# Blue cats stocked in Hoover reservoir



## mo65 (Aug 5, 2011)

Has anyone heard about this? I guess yearling and fingerling Blues will be stocked into Hoover reservoir in the fall. This is great news!:Banane34:


----------



## Joey209 (Oct 17, 2007)

Hopefully Hoover works out better than Dillon


----------



## marinescco (Aug 21, 2007)

I am pretty sure they have been talking about this for years. I hope they finally do it. There is definitely some deep water for them to thrive there.


----------



## mo65 (Aug 5, 2011)

Joey209 said:


> Hopefully Hoover works out better than Dillon


Yes, hopefully it does. What happened at Dillon, did they end up down the river? ODNR says if stocking results are positive, stocking may be expanded to additional reservoirs.


----------



## Joey209 (Oct 17, 2007)

mo65 said:


> Yes, hopefully it does. What happened at Dillon, did they end up down the river? ODNR says if stocking results are positive, stocking may be expanded to additional reservoirs.

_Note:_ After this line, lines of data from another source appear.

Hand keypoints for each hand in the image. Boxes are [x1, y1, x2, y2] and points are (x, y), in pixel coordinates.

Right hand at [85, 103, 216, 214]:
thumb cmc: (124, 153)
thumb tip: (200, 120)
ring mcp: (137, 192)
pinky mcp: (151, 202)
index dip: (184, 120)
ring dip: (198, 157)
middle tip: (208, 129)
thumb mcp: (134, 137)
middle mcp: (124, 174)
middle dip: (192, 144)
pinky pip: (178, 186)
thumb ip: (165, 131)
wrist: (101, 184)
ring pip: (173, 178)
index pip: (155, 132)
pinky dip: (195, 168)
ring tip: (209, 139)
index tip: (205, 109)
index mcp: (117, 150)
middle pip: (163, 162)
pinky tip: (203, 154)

I dont think anyone has caught any of them outta Dillon,but many have been caught in the spillway,licking river,muskingum and the Ohio river. Dillon is a flood control lake and its very easy to get out of if your a fish


----------



## mo65 (Aug 5, 2011)

Joey209 said:


> I dont think anyone has caught any of them outta Dillon,but many have been caught in the spillway,licking river,muskingum and the Ohio river. Dillon is a flood control lake and its very easy to get out of if your a fish


Well, at least they're catching them in the rivers. They should do well there. Cross your fingers for Hoover!:Banane35:


----------